Droit environnemental : la gestion des risques et la protection civile

L’évaluation vise, donc, à caractériser la source (risque lié à la substance/produit, risque lié au site de production, lié au transport (…)), la nature (individuelle, collective, certaine, incertaine), l’étendue spatio-temporelle, et l’intensité des risques générés (accidents « majeurs », « catastrophe » naturelle, « danger grave », « danger très grave », «inconvénients », « risque inacceptable »). En fonction de ces appréciations scientifiques, les dispositifs juridiques prévoient une série de contraintes modulables permettant de gérer les risques environnementaux en priorité à la source. Cet objectif de proportionnalité de la contrainte environnementale explique, en partie, la relative complexité des textes. De surcroît, les nombreux débats et rapports à la suite de l’accident d’AZF de Toulouse, en septembre 2001, ont démontré la nécessité de pallier les lacunes et l’ineffectivité dommageables des contraintes existantes Les leçons de Toulouse : 90 propositions pour réduire, ensemble, les risques industriels pour les 1110 installations à risque « Sévéso ». Dans un souci de gérer les risques générés aux étapes les plus cruciales de la vie d’un produit, d’une substance, d’un site de production, d’un trajet (…), le législateur impose des obligations d’ordre technique, procédurale et organisationnelle de l’amont à l’aval du processus d’émergence et d’apparition des effets dommageables des risques.

Une série d’instruments classiques de police, de planification territoriale s’associe à l’utilisation d’outils contractuels, financiers et de normalisation. Le règlement 1907/2006/CE « REACH » (applicable en juin 2007) impose aux fabricants, importateurs et utilisateurs en aval, des obligations d’enregistrement, d’évaluation, d’autorisation selon le type de la substance appréhendée aux différentes phases de son existence (fabrication, mise sur le marché, utilisation). Les substances identifiées comme (très) persistantes, (très) bioaccumulables, toxiques justifient un traitement juridique renforcé. Ces contraintes procédurales peuvent conduire à des interdictions et/ou des restrictions d’utilisation, comme l’illustre la réévaluation des substances actives dans le cadre de la directive 91/414/CEE concernant la mise sur le marché des produits phytopharmaceutiques.
========
Recopiez sans modification le passage du texte sur la gestion des risques environnementaux qui commence à « Une série d’instruments » et se termine à « des produits phytopharmaceutiques. ».
========
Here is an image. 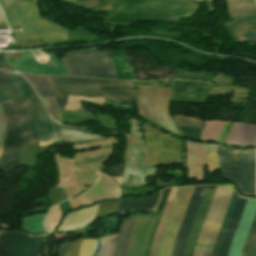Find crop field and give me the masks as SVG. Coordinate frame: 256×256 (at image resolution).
I'll list each match as a JSON object with an SVG mask.
<instances>
[{"mask_svg": "<svg viewBox=\"0 0 256 256\" xmlns=\"http://www.w3.org/2000/svg\"><path fill=\"white\" fill-rule=\"evenodd\" d=\"M35 0H0V8L9 27L21 26L23 32L14 33L17 43L9 47L51 45L66 41L67 29L41 19L36 11Z\"/></svg>", "mask_w": 256, "mask_h": 256, "instance_id": "crop-field-1", "label": "crop field"}, {"mask_svg": "<svg viewBox=\"0 0 256 256\" xmlns=\"http://www.w3.org/2000/svg\"><path fill=\"white\" fill-rule=\"evenodd\" d=\"M75 6L109 15H129L180 20L190 17L200 6L190 0H90Z\"/></svg>", "mask_w": 256, "mask_h": 256, "instance_id": "crop-field-2", "label": "crop field"}, {"mask_svg": "<svg viewBox=\"0 0 256 256\" xmlns=\"http://www.w3.org/2000/svg\"><path fill=\"white\" fill-rule=\"evenodd\" d=\"M220 167L221 176L235 182L240 193L255 196L256 150H226L220 147Z\"/></svg>", "mask_w": 256, "mask_h": 256, "instance_id": "crop-field-3", "label": "crop field"}, {"mask_svg": "<svg viewBox=\"0 0 256 256\" xmlns=\"http://www.w3.org/2000/svg\"><path fill=\"white\" fill-rule=\"evenodd\" d=\"M172 88L143 87L137 84V104L140 115L162 130L179 135L168 105Z\"/></svg>", "mask_w": 256, "mask_h": 256, "instance_id": "crop-field-4", "label": "crop field"}, {"mask_svg": "<svg viewBox=\"0 0 256 256\" xmlns=\"http://www.w3.org/2000/svg\"><path fill=\"white\" fill-rule=\"evenodd\" d=\"M62 62L70 75L117 79L109 51L80 50L68 52Z\"/></svg>", "mask_w": 256, "mask_h": 256, "instance_id": "crop-field-5", "label": "crop field"}, {"mask_svg": "<svg viewBox=\"0 0 256 256\" xmlns=\"http://www.w3.org/2000/svg\"><path fill=\"white\" fill-rule=\"evenodd\" d=\"M149 174L156 175V168L149 166L139 123L131 118L129 145L122 184L147 185L145 178Z\"/></svg>", "mask_w": 256, "mask_h": 256, "instance_id": "crop-field-6", "label": "crop field"}, {"mask_svg": "<svg viewBox=\"0 0 256 256\" xmlns=\"http://www.w3.org/2000/svg\"><path fill=\"white\" fill-rule=\"evenodd\" d=\"M5 73L18 89L23 98H29L30 100V104L32 106L36 120L39 145L60 139V133L55 125L54 120L48 115L42 102L37 98L29 83L17 74L9 72Z\"/></svg>", "mask_w": 256, "mask_h": 256, "instance_id": "crop-field-7", "label": "crop field"}, {"mask_svg": "<svg viewBox=\"0 0 256 256\" xmlns=\"http://www.w3.org/2000/svg\"><path fill=\"white\" fill-rule=\"evenodd\" d=\"M142 126L150 164L159 165L166 163H179V141L144 124H142Z\"/></svg>", "mask_w": 256, "mask_h": 256, "instance_id": "crop-field-8", "label": "crop field"}, {"mask_svg": "<svg viewBox=\"0 0 256 256\" xmlns=\"http://www.w3.org/2000/svg\"><path fill=\"white\" fill-rule=\"evenodd\" d=\"M1 104L8 119V131L0 161V170L8 172L10 169L19 166L18 153L22 141V130L12 101H5Z\"/></svg>", "mask_w": 256, "mask_h": 256, "instance_id": "crop-field-9", "label": "crop field"}, {"mask_svg": "<svg viewBox=\"0 0 256 256\" xmlns=\"http://www.w3.org/2000/svg\"><path fill=\"white\" fill-rule=\"evenodd\" d=\"M0 85L11 97L18 112L21 128L23 130L22 145L37 141V132L34 124V116L28 100H23L17 89L11 83L4 71L0 70Z\"/></svg>", "mask_w": 256, "mask_h": 256, "instance_id": "crop-field-10", "label": "crop field"}, {"mask_svg": "<svg viewBox=\"0 0 256 256\" xmlns=\"http://www.w3.org/2000/svg\"><path fill=\"white\" fill-rule=\"evenodd\" d=\"M44 237L0 232V256H37Z\"/></svg>", "mask_w": 256, "mask_h": 256, "instance_id": "crop-field-11", "label": "crop field"}, {"mask_svg": "<svg viewBox=\"0 0 256 256\" xmlns=\"http://www.w3.org/2000/svg\"><path fill=\"white\" fill-rule=\"evenodd\" d=\"M60 95L100 96L91 78L50 76Z\"/></svg>", "mask_w": 256, "mask_h": 256, "instance_id": "crop-field-12", "label": "crop field"}, {"mask_svg": "<svg viewBox=\"0 0 256 256\" xmlns=\"http://www.w3.org/2000/svg\"><path fill=\"white\" fill-rule=\"evenodd\" d=\"M205 187L206 186H198L194 188L186 214L184 216L180 231L176 239L172 256H183L185 244L190 233Z\"/></svg>", "mask_w": 256, "mask_h": 256, "instance_id": "crop-field-13", "label": "crop field"}, {"mask_svg": "<svg viewBox=\"0 0 256 256\" xmlns=\"http://www.w3.org/2000/svg\"><path fill=\"white\" fill-rule=\"evenodd\" d=\"M209 83L173 80L172 100L180 102H203L207 97Z\"/></svg>", "mask_w": 256, "mask_h": 256, "instance_id": "crop-field-14", "label": "crop field"}, {"mask_svg": "<svg viewBox=\"0 0 256 256\" xmlns=\"http://www.w3.org/2000/svg\"><path fill=\"white\" fill-rule=\"evenodd\" d=\"M102 97L119 103L133 105L134 91H104L109 89H132L131 82L93 79Z\"/></svg>", "mask_w": 256, "mask_h": 256, "instance_id": "crop-field-15", "label": "crop field"}, {"mask_svg": "<svg viewBox=\"0 0 256 256\" xmlns=\"http://www.w3.org/2000/svg\"><path fill=\"white\" fill-rule=\"evenodd\" d=\"M54 65L51 67L39 68L34 62L29 52L21 53V59L11 62L10 65L20 72H28L35 74H52V75H68L64 65H61L55 54L51 55Z\"/></svg>", "mask_w": 256, "mask_h": 256, "instance_id": "crop-field-16", "label": "crop field"}, {"mask_svg": "<svg viewBox=\"0 0 256 256\" xmlns=\"http://www.w3.org/2000/svg\"><path fill=\"white\" fill-rule=\"evenodd\" d=\"M216 186L217 185L206 187L191 233L189 235V238L186 244L184 256H192L193 254L196 239L198 237L199 231L201 229L202 223L204 221L205 215L207 213V210L210 205Z\"/></svg>", "mask_w": 256, "mask_h": 256, "instance_id": "crop-field-17", "label": "crop field"}, {"mask_svg": "<svg viewBox=\"0 0 256 256\" xmlns=\"http://www.w3.org/2000/svg\"><path fill=\"white\" fill-rule=\"evenodd\" d=\"M227 31L256 25V15L244 17L223 23ZM237 42L256 41V26H251L230 32ZM234 39V40H235Z\"/></svg>", "mask_w": 256, "mask_h": 256, "instance_id": "crop-field-18", "label": "crop field"}, {"mask_svg": "<svg viewBox=\"0 0 256 256\" xmlns=\"http://www.w3.org/2000/svg\"><path fill=\"white\" fill-rule=\"evenodd\" d=\"M153 216L138 215L126 256H141L144 240Z\"/></svg>", "mask_w": 256, "mask_h": 256, "instance_id": "crop-field-19", "label": "crop field"}, {"mask_svg": "<svg viewBox=\"0 0 256 256\" xmlns=\"http://www.w3.org/2000/svg\"><path fill=\"white\" fill-rule=\"evenodd\" d=\"M225 143L256 146V126L233 122Z\"/></svg>", "mask_w": 256, "mask_h": 256, "instance_id": "crop-field-20", "label": "crop field"}, {"mask_svg": "<svg viewBox=\"0 0 256 256\" xmlns=\"http://www.w3.org/2000/svg\"><path fill=\"white\" fill-rule=\"evenodd\" d=\"M247 199L238 197L235 208L233 210L232 216L230 218L229 224L227 226L226 232L224 234L223 240L220 245L218 256H227L230 244L232 242L235 230L237 228L239 219L241 217L244 205Z\"/></svg>", "mask_w": 256, "mask_h": 256, "instance_id": "crop-field-21", "label": "crop field"}, {"mask_svg": "<svg viewBox=\"0 0 256 256\" xmlns=\"http://www.w3.org/2000/svg\"><path fill=\"white\" fill-rule=\"evenodd\" d=\"M22 76L26 77L29 82L34 87L37 95L40 98L49 97V96H58V93L50 80L49 76H35L29 74L19 73Z\"/></svg>", "mask_w": 256, "mask_h": 256, "instance_id": "crop-field-22", "label": "crop field"}, {"mask_svg": "<svg viewBox=\"0 0 256 256\" xmlns=\"http://www.w3.org/2000/svg\"><path fill=\"white\" fill-rule=\"evenodd\" d=\"M159 193L160 192L146 198H139V199L127 198L126 200H121L116 213L131 211L135 209L149 210V208H154L156 201L158 199Z\"/></svg>", "mask_w": 256, "mask_h": 256, "instance_id": "crop-field-23", "label": "crop field"}, {"mask_svg": "<svg viewBox=\"0 0 256 256\" xmlns=\"http://www.w3.org/2000/svg\"><path fill=\"white\" fill-rule=\"evenodd\" d=\"M228 10L231 18L256 14L255 0H227Z\"/></svg>", "mask_w": 256, "mask_h": 256, "instance_id": "crop-field-24", "label": "crop field"}, {"mask_svg": "<svg viewBox=\"0 0 256 256\" xmlns=\"http://www.w3.org/2000/svg\"><path fill=\"white\" fill-rule=\"evenodd\" d=\"M170 190L171 189H164V191L162 193V196H161V199H160L157 211H156V213H155V215L153 217V221H152L151 227H150L149 232H148V234L146 236V240H145L142 256H149L151 245H152V241H153V237H154V233H155V230H156V227H157V224H158V220H159V217H160V215H161V213L163 211V208L165 206V203H166V200L168 198Z\"/></svg>", "mask_w": 256, "mask_h": 256, "instance_id": "crop-field-25", "label": "crop field"}, {"mask_svg": "<svg viewBox=\"0 0 256 256\" xmlns=\"http://www.w3.org/2000/svg\"><path fill=\"white\" fill-rule=\"evenodd\" d=\"M56 124L62 134V139L64 144L75 142V141H85V140H94L97 138H103V136H100V135L83 133V130H75L72 128L62 127L65 125H62L58 122H56ZM67 127H73V126H67ZM73 128H79V127H73ZM83 128L87 129L88 127H83Z\"/></svg>", "mask_w": 256, "mask_h": 256, "instance_id": "crop-field-26", "label": "crop field"}, {"mask_svg": "<svg viewBox=\"0 0 256 256\" xmlns=\"http://www.w3.org/2000/svg\"><path fill=\"white\" fill-rule=\"evenodd\" d=\"M137 216L130 217L127 221H125L121 226V232L118 236L114 256H125L130 234L135 223Z\"/></svg>", "mask_w": 256, "mask_h": 256, "instance_id": "crop-field-27", "label": "crop field"}, {"mask_svg": "<svg viewBox=\"0 0 256 256\" xmlns=\"http://www.w3.org/2000/svg\"><path fill=\"white\" fill-rule=\"evenodd\" d=\"M118 79L132 80L128 59L124 50L110 51Z\"/></svg>", "mask_w": 256, "mask_h": 256, "instance_id": "crop-field-28", "label": "crop field"}, {"mask_svg": "<svg viewBox=\"0 0 256 256\" xmlns=\"http://www.w3.org/2000/svg\"><path fill=\"white\" fill-rule=\"evenodd\" d=\"M231 90H234V95L231 99V102L244 103L242 101H238V98H245L247 95L248 88H229V87L218 86V85L212 84L208 95H226Z\"/></svg>", "mask_w": 256, "mask_h": 256, "instance_id": "crop-field-29", "label": "crop field"}, {"mask_svg": "<svg viewBox=\"0 0 256 256\" xmlns=\"http://www.w3.org/2000/svg\"><path fill=\"white\" fill-rule=\"evenodd\" d=\"M45 213L23 217V230L33 233L47 232L42 226Z\"/></svg>", "mask_w": 256, "mask_h": 256, "instance_id": "crop-field-30", "label": "crop field"}, {"mask_svg": "<svg viewBox=\"0 0 256 256\" xmlns=\"http://www.w3.org/2000/svg\"><path fill=\"white\" fill-rule=\"evenodd\" d=\"M223 123L224 122L219 121V120L206 121L205 125H204L203 132H202L201 139L217 141L219 134L221 132Z\"/></svg>", "mask_w": 256, "mask_h": 256, "instance_id": "crop-field-31", "label": "crop field"}, {"mask_svg": "<svg viewBox=\"0 0 256 256\" xmlns=\"http://www.w3.org/2000/svg\"><path fill=\"white\" fill-rule=\"evenodd\" d=\"M256 242V212L248 231L245 243L242 248L241 256H251L253 247Z\"/></svg>", "mask_w": 256, "mask_h": 256, "instance_id": "crop-field-32", "label": "crop field"}, {"mask_svg": "<svg viewBox=\"0 0 256 256\" xmlns=\"http://www.w3.org/2000/svg\"><path fill=\"white\" fill-rule=\"evenodd\" d=\"M218 146L207 145L205 146L204 158L207 165L208 173L218 169Z\"/></svg>", "mask_w": 256, "mask_h": 256, "instance_id": "crop-field-33", "label": "crop field"}, {"mask_svg": "<svg viewBox=\"0 0 256 256\" xmlns=\"http://www.w3.org/2000/svg\"><path fill=\"white\" fill-rule=\"evenodd\" d=\"M237 197H238V196L235 194V191H234V194H233L232 199H231V202H230V204H229L227 213H226L225 218H224V221H223V223H222L220 232H219L218 237H217V240H216V242H215L212 256H217L220 242H221V240H222L223 234H224V232H225L226 226H227V224H228V221H229V218H230V216H231V213H232V210H233V208H234V205H235V202H236V200H237Z\"/></svg>", "mask_w": 256, "mask_h": 256, "instance_id": "crop-field-34", "label": "crop field"}, {"mask_svg": "<svg viewBox=\"0 0 256 256\" xmlns=\"http://www.w3.org/2000/svg\"><path fill=\"white\" fill-rule=\"evenodd\" d=\"M53 207V206H52ZM61 218V213L59 209V205L57 204L53 208H51L46 216L44 221V227L48 230V232L53 231L58 221Z\"/></svg>", "mask_w": 256, "mask_h": 256, "instance_id": "crop-field-35", "label": "crop field"}, {"mask_svg": "<svg viewBox=\"0 0 256 256\" xmlns=\"http://www.w3.org/2000/svg\"><path fill=\"white\" fill-rule=\"evenodd\" d=\"M117 235L105 237L103 240L100 256H113Z\"/></svg>", "mask_w": 256, "mask_h": 256, "instance_id": "crop-field-36", "label": "crop field"}, {"mask_svg": "<svg viewBox=\"0 0 256 256\" xmlns=\"http://www.w3.org/2000/svg\"><path fill=\"white\" fill-rule=\"evenodd\" d=\"M176 189H177V188H174V189L171 190V193H170V195H169V198H168L166 207H165V209H164L162 218H161V220H160V223H159V226H158V229H157V232H156L154 238H159V237H160V234H161V231H162V229H163V226H164V223H165L167 214H168V212H169V209H170V206H171L173 197H174V195H175Z\"/></svg>", "mask_w": 256, "mask_h": 256, "instance_id": "crop-field-37", "label": "crop field"}, {"mask_svg": "<svg viewBox=\"0 0 256 256\" xmlns=\"http://www.w3.org/2000/svg\"><path fill=\"white\" fill-rule=\"evenodd\" d=\"M175 121L177 125H184V126H196V127H201L202 126V121L194 118H188L184 116H178L174 115Z\"/></svg>", "mask_w": 256, "mask_h": 256, "instance_id": "crop-field-38", "label": "crop field"}, {"mask_svg": "<svg viewBox=\"0 0 256 256\" xmlns=\"http://www.w3.org/2000/svg\"><path fill=\"white\" fill-rule=\"evenodd\" d=\"M107 155L108 154H102V155H95V156H89V157H83V158H75L74 166L83 165V164H89V163L102 162V160Z\"/></svg>", "mask_w": 256, "mask_h": 256, "instance_id": "crop-field-39", "label": "crop field"}, {"mask_svg": "<svg viewBox=\"0 0 256 256\" xmlns=\"http://www.w3.org/2000/svg\"><path fill=\"white\" fill-rule=\"evenodd\" d=\"M181 136L197 139L201 128L178 126Z\"/></svg>", "mask_w": 256, "mask_h": 256, "instance_id": "crop-field-40", "label": "crop field"}, {"mask_svg": "<svg viewBox=\"0 0 256 256\" xmlns=\"http://www.w3.org/2000/svg\"><path fill=\"white\" fill-rule=\"evenodd\" d=\"M95 239L83 240L79 256H91Z\"/></svg>", "mask_w": 256, "mask_h": 256, "instance_id": "crop-field-41", "label": "crop field"}, {"mask_svg": "<svg viewBox=\"0 0 256 256\" xmlns=\"http://www.w3.org/2000/svg\"><path fill=\"white\" fill-rule=\"evenodd\" d=\"M81 241L69 243L68 246H67L65 256H78Z\"/></svg>", "mask_w": 256, "mask_h": 256, "instance_id": "crop-field-42", "label": "crop field"}, {"mask_svg": "<svg viewBox=\"0 0 256 256\" xmlns=\"http://www.w3.org/2000/svg\"><path fill=\"white\" fill-rule=\"evenodd\" d=\"M213 82L221 83L226 86H231L233 77L218 73L212 80Z\"/></svg>", "mask_w": 256, "mask_h": 256, "instance_id": "crop-field-43", "label": "crop field"}, {"mask_svg": "<svg viewBox=\"0 0 256 256\" xmlns=\"http://www.w3.org/2000/svg\"><path fill=\"white\" fill-rule=\"evenodd\" d=\"M48 105H46L47 109L49 110L50 114L53 115L55 118L59 119L60 121L61 118L59 116V113L57 111L56 105L54 103L53 98H46Z\"/></svg>", "mask_w": 256, "mask_h": 256, "instance_id": "crop-field-44", "label": "crop field"}, {"mask_svg": "<svg viewBox=\"0 0 256 256\" xmlns=\"http://www.w3.org/2000/svg\"><path fill=\"white\" fill-rule=\"evenodd\" d=\"M5 129H6L5 117L0 106V152H1L3 138L5 135Z\"/></svg>", "mask_w": 256, "mask_h": 256, "instance_id": "crop-field-45", "label": "crop field"}, {"mask_svg": "<svg viewBox=\"0 0 256 256\" xmlns=\"http://www.w3.org/2000/svg\"><path fill=\"white\" fill-rule=\"evenodd\" d=\"M99 170H101L102 172H104L110 176L120 175V174H122L123 165L114 166V167H110V168H101Z\"/></svg>", "mask_w": 256, "mask_h": 256, "instance_id": "crop-field-46", "label": "crop field"}, {"mask_svg": "<svg viewBox=\"0 0 256 256\" xmlns=\"http://www.w3.org/2000/svg\"><path fill=\"white\" fill-rule=\"evenodd\" d=\"M183 145H184V140L180 139V144H179L180 163H181L183 168H186L185 159H184V152H183Z\"/></svg>", "mask_w": 256, "mask_h": 256, "instance_id": "crop-field-47", "label": "crop field"}, {"mask_svg": "<svg viewBox=\"0 0 256 256\" xmlns=\"http://www.w3.org/2000/svg\"><path fill=\"white\" fill-rule=\"evenodd\" d=\"M230 121H226L225 124H224V127H223V130L221 132V135H220V138H219V142H225V138H226V134H227V131H228V128L230 126Z\"/></svg>", "mask_w": 256, "mask_h": 256, "instance_id": "crop-field-48", "label": "crop field"}, {"mask_svg": "<svg viewBox=\"0 0 256 256\" xmlns=\"http://www.w3.org/2000/svg\"><path fill=\"white\" fill-rule=\"evenodd\" d=\"M102 239H103V238H101V239H96L92 256H99V252H100V248H101Z\"/></svg>", "mask_w": 256, "mask_h": 256, "instance_id": "crop-field-49", "label": "crop field"}, {"mask_svg": "<svg viewBox=\"0 0 256 256\" xmlns=\"http://www.w3.org/2000/svg\"><path fill=\"white\" fill-rule=\"evenodd\" d=\"M62 214L64 215L68 210H70V204L68 200L60 203Z\"/></svg>", "mask_w": 256, "mask_h": 256, "instance_id": "crop-field-50", "label": "crop field"}, {"mask_svg": "<svg viewBox=\"0 0 256 256\" xmlns=\"http://www.w3.org/2000/svg\"><path fill=\"white\" fill-rule=\"evenodd\" d=\"M66 97L54 98L59 109H63Z\"/></svg>", "mask_w": 256, "mask_h": 256, "instance_id": "crop-field-51", "label": "crop field"}, {"mask_svg": "<svg viewBox=\"0 0 256 256\" xmlns=\"http://www.w3.org/2000/svg\"><path fill=\"white\" fill-rule=\"evenodd\" d=\"M0 69L14 71V70L6 63V61H5L4 59H1V60H0Z\"/></svg>", "mask_w": 256, "mask_h": 256, "instance_id": "crop-field-52", "label": "crop field"}, {"mask_svg": "<svg viewBox=\"0 0 256 256\" xmlns=\"http://www.w3.org/2000/svg\"><path fill=\"white\" fill-rule=\"evenodd\" d=\"M58 193H59V202L67 198L64 188L58 189Z\"/></svg>", "mask_w": 256, "mask_h": 256, "instance_id": "crop-field-53", "label": "crop field"}, {"mask_svg": "<svg viewBox=\"0 0 256 256\" xmlns=\"http://www.w3.org/2000/svg\"><path fill=\"white\" fill-rule=\"evenodd\" d=\"M4 100H10L8 98V96L4 93L3 89L0 88V101H4Z\"/></svg>", "mask_w": 256, "mask_h": 256, "instance_id": "crop-field-54", "label": "crop field"}, {"mask_svg": "<svg viewBox=\"0 0 256 256\" xmlns=\"http://www.w3.org/2000/svg\"><path fill=\"white\" fill-rule=\"evenodd\" d=\"M3 29H8L6 23L0 24V30H3Z\"/></svg>", "mask_w": 256, "mask_h": 256, "instance_id": "crop-field-55", "label": "crop field"}, {"mask_svg": "<svg viewBox=\"0 0 256 256\" xmlns=\"http://www.w3.org/2000/svg\"><path fill=\"white\" fill-rule=\"evenodd\" d=\"M1 22H6V21H5L4 17H3V14L1 12V10H0V23Z\"/></svg>", "mask_w": 256, "mask_h": 256, "instance_id": "crop-field-56", "label": "crop field"}, {"mask_svg": "<svg viewBox=\"0 0 256 256\" xmlns=\"http://www.w3.org/2000/svg\"><path fill=\"white\" fill-rule=\"evenodd\" d=\"M65 245L61 247L59 256H63Z\"/></svg>", "mask_w": 256, "mask_h": 256, "instance_id": "crop-field-57", "label": "crop field"}, {"mask_svg": "<svg viewBox=\"0 0 256 256\" xmlns=\"http://www.w3.org/2000/svg\"><path fill=\"white\" fill-rule=\"evenodd\" d=\"M252 256H256V245H255V248H254V250H253Z\"/></svg>", "mask_w": 256, "mask_h": 256, "instance_id": "crop-field-58", "label": "crop field"}, {"mask_svg": "<svg viewBox=\"0 0 256 256\" xmlns=\"http://www.w3.org/2000/svg\"><path fill=\"white\" fill-rule=\"evenodd\" d=\"M64 2H69V3H72L71 0H63Z\"/></svg>", "mask_w": 256, "mask_h": 256, "instance_id": "crop-field-59", "label": "crop field"}]
</instances>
========
RÉPONSE CI-DESSOUS =
Une série d’instruments classiques de police, de planification territoriale s’associe à l’utilisation d’outils contractuels, financiers et de normalisation. Le règlement 1907/2006/CE « REACH » (applicable en juin 2007) impose aux fabricants, importateurs et utilisateurs en aval, des obligations d’enregistrement, d’évaluation, d’autorisation selon le type de la substance appréhendée aux différentes phases de son existence (fabrication, mise sur le marché, utilisation). Les substances identifiées comme (très) persistantes, (très) bioaccumulables, toxiques justifient un traitement juridique renforcé. Ces contraintes procédurales peuvent conduire à des interdictions et/ou des restrictions d’utilisation, comme l’illustre la réévaluation des substances actives dans le cadre de la directive 91/414/CEE concernant la mise sur le marché des produits phytopharmaceutiques.